(Beginning of Records for processing)

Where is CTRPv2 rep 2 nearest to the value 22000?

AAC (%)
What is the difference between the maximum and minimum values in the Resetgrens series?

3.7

(End of Records for processing)
(Beginning of Records for processing)

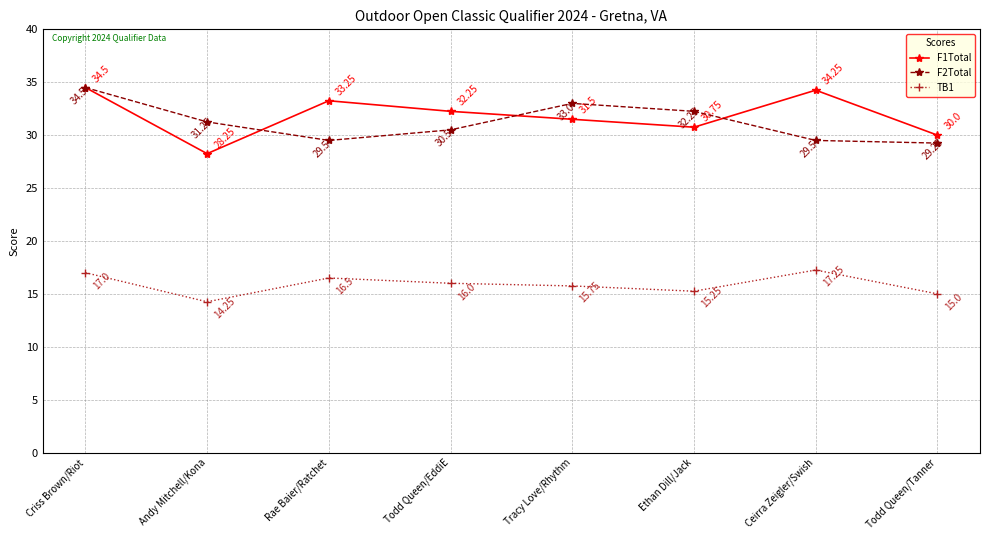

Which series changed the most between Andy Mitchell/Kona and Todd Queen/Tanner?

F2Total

(End of Records for processing)

## [Exercise goal]
Render everything in the listing from the line containing "Where is CTRPv2" down to the line containing "What is the" as a Markdown table with the columns Row and Text, leaving out blank lines.

## [Exercise result]
| Row | Text |
|---|---|
| 1 | Where is CTRPv2 rep 2 nearest to the value 22000? |
| 2 | AAC (%) |
| 3 | What is the difference between the maximum and minimum values in the Resetgrens series? |